REQUIRED WORK:
a – Decide whether each statement, (i), (ii) and (iii), agrees with the passage on connected vehicles, answering yes or no and quoting the words of the passage that decide it. (i) Testing in an open public area is set to begin by the end of 2020 or the start of 2021. (ii) The test complex in Montlhery has two environments. (iii) Orange belongs to a European project called 5GCroco.
b – Revise the part of the listing that runs from its start through the line containing "crop and rotate: left 21.178%, top", replacing "developed" with "processed" and leaving everything else unchanged.
-- START OF TEXT PASSAGE --
Renault and Ericsson are teaming with Orange on connected vehicles. They will measure how 5G will help with communication between vehicles and traffic lights, road users, and other vehicles. The hope is that more data will allow traffic to keep moving and will improve road safety. The plan is to run performance tests on a system based on a hybrid vehicle-to-anything (V2X) architecture, including mobile edge computing technologies (to improve cloud performance) and network slicing, which is a feature of 5G that assigns a slice of throughput to a specific use. By isolating the traffic on these "slices," the variations on one slice do not affect the SLA on other slices that are using the same infrastructure, Orange says. This allows 5G to support a range of use cases that have diverse requirements.

The autonomous vehicles are being tested first at a complex in Montlhery, which has three environments, including city, highway, and rural. Testing will continue there in preparation for testing in an open public area that will begin by the end of 2020 or start of 2021. Orange is part of a European project called 5GCroco. Tests will be performed on highways and across borders between France, Germany and Luxembourg.
-- END OF TEXT PASSAGE --
-- START OF THE INPUT --
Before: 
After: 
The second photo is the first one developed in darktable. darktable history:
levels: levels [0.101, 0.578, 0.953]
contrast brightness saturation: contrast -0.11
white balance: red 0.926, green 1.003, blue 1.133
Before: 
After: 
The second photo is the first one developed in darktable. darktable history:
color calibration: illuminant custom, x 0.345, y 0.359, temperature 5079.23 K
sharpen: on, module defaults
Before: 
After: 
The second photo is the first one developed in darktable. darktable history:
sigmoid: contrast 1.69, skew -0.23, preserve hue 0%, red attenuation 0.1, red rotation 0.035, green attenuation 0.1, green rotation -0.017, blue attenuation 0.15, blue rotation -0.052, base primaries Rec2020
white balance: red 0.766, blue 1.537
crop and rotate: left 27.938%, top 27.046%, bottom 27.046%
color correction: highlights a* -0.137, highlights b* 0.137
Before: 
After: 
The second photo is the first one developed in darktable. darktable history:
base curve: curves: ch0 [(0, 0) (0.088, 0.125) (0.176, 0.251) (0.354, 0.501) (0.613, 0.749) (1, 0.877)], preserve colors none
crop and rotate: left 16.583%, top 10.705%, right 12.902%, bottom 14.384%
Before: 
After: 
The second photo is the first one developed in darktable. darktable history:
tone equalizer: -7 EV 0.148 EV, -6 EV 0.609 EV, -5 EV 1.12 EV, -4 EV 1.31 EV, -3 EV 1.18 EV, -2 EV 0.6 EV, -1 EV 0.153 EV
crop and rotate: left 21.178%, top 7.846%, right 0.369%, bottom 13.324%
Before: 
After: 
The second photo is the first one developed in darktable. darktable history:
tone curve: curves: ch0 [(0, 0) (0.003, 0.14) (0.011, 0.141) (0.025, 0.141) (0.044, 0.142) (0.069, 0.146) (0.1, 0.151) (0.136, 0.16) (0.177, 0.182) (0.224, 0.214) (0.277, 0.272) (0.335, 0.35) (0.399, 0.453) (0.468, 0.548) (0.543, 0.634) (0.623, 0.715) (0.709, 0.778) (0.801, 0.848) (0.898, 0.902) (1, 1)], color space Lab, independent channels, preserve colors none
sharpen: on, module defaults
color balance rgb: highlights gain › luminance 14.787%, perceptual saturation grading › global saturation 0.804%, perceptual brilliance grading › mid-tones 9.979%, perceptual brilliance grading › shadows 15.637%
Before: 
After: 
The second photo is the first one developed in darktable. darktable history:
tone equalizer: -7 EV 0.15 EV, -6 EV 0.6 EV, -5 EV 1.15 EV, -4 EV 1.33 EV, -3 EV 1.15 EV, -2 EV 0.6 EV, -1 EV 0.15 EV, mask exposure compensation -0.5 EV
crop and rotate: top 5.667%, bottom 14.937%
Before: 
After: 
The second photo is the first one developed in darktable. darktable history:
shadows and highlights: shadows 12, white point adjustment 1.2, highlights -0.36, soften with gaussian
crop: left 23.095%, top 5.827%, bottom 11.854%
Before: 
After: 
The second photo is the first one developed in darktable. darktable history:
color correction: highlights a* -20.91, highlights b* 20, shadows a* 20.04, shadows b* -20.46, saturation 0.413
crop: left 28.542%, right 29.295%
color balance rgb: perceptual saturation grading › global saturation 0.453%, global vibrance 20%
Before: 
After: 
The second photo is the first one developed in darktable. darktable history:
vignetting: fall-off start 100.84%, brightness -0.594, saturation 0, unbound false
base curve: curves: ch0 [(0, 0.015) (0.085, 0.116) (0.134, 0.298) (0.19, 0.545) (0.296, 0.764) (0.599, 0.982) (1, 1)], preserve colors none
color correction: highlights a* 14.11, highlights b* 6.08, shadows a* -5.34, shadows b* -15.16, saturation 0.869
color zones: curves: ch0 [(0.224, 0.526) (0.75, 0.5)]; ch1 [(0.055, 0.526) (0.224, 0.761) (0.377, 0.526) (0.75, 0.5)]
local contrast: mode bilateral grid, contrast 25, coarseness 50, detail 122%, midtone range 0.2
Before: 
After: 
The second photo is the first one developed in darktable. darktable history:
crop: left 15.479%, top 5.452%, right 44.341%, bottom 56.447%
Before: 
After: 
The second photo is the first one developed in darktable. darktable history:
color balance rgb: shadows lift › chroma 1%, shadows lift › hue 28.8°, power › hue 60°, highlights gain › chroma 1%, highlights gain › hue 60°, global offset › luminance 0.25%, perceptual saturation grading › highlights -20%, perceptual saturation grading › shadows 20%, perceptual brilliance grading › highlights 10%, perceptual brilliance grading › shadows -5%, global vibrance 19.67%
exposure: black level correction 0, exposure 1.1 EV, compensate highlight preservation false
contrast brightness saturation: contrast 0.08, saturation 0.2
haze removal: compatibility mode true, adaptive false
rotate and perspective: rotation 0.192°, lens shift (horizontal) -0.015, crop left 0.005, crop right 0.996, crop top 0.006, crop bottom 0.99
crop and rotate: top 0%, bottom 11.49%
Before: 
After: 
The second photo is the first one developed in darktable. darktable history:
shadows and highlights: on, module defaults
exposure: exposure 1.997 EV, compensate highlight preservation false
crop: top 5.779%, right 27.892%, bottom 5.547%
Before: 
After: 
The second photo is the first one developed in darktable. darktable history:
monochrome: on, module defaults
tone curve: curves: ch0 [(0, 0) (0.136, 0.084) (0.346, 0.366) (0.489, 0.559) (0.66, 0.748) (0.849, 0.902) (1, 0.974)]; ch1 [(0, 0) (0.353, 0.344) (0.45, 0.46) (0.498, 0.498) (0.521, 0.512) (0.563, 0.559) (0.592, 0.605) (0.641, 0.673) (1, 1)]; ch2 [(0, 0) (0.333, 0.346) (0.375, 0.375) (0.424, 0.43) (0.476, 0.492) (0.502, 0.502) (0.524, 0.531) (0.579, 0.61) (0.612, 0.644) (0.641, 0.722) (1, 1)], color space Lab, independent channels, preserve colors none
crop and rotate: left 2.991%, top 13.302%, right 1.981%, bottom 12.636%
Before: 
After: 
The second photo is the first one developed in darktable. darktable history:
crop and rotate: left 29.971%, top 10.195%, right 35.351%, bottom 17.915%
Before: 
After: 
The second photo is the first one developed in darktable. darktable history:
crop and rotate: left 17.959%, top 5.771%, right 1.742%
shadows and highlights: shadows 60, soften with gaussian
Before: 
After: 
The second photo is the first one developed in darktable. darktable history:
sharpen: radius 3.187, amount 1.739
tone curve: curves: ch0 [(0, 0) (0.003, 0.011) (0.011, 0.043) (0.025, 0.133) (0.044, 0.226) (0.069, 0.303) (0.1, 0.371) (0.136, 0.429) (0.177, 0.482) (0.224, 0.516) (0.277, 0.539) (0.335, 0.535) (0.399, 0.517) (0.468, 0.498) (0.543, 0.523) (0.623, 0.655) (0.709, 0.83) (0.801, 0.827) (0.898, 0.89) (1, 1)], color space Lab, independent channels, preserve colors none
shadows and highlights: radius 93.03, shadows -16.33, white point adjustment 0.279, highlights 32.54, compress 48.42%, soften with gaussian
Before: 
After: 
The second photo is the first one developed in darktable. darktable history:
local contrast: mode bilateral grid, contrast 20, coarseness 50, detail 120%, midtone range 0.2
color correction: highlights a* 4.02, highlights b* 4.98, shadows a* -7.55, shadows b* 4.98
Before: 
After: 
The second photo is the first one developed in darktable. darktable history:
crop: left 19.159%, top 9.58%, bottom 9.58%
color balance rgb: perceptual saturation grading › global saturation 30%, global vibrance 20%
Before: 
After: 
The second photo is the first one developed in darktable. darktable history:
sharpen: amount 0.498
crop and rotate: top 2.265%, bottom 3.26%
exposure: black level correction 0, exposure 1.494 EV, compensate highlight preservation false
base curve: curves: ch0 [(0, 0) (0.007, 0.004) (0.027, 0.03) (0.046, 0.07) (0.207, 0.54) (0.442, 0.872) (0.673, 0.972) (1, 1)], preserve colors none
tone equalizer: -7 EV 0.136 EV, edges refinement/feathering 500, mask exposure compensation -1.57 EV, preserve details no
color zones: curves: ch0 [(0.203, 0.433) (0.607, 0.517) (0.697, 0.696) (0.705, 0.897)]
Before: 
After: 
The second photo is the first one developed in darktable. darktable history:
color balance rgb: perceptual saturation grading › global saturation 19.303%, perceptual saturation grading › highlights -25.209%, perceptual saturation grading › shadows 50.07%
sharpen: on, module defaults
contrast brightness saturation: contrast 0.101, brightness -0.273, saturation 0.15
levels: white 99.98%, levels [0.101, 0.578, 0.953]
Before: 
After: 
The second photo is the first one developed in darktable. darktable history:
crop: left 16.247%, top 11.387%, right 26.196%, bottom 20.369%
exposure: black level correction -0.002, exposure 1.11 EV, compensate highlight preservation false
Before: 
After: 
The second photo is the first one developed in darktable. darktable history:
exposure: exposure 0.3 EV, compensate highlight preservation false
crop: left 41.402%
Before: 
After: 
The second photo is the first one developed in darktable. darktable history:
-- END OF THE INPUT --
ANSWERS TO THE PROBLEMS:
a –
(i) Yes: "testing in an open public area that will begin by the end of 2020 or start of 2021"
(ii) No: "which has three environments, including city, highway, and rural"
(iii) Yes: "Orange is part of a European project called 5GCroco"

b –
Before: 
After: 
The second photo is the first one processed in darktable. darktable history:
levels: levels [0.101, 0.578, 0.953]
contrast brightness saturation: contrast -0.11
white balance: red 0.926, green 1.003, blue 1.133
Before: 
After: 
The second photo is the first one processed in darktable. darktable history:
color calibration: illuminant custom, x 0.345, y 0.359, temperature 5079.23 K
sharpen: on, module defaults
Before: 
After: 
The second photo is the first one processed in darktable. darktable history:
sigmoid: contrast 1.69, skew -0.23, preserve hue 0%, red attenuation 0.1, red rotation 0.035, green attenuation 0.1, green rotation -0.017, blue attenuation 0.15, blue rotation -0.052, base primaries Rec2020
white balance: red 0.766, blue 1.537
crop and rotate: left 27.938%, top 27.046%, bottom 27.046%
color correction: highlights a* -0.137, highlights b* 0.137
Before: 
After: 
The second photo is the first one processed in darktable. darktable history:
base curve: curves: ch0 [(0, 0) (0.088, 0.125) (0.176, 0.251) (0.354, 0.501) (0.613, 0.749) (1, 0.877)], preserve colors none
crop and rotate: left 16.583%, top 10.705%, right 12.902%, bottom 14.384%
Before: 
After: 
The second photo is the first one processed in darktable. darktable history:
tone equalizer: -7 EV 0.148 EV, -6 EV 0.609 EV, -5 EV 1.12 EV, -4 EV 1.31 EV, -3 EV 1.18 EV, -2 EV 0.6 EV, -1 EV 0.153 EV
crop and rotate: left 21.178%, top 7.846%, right 0.369%, bottom 13.324%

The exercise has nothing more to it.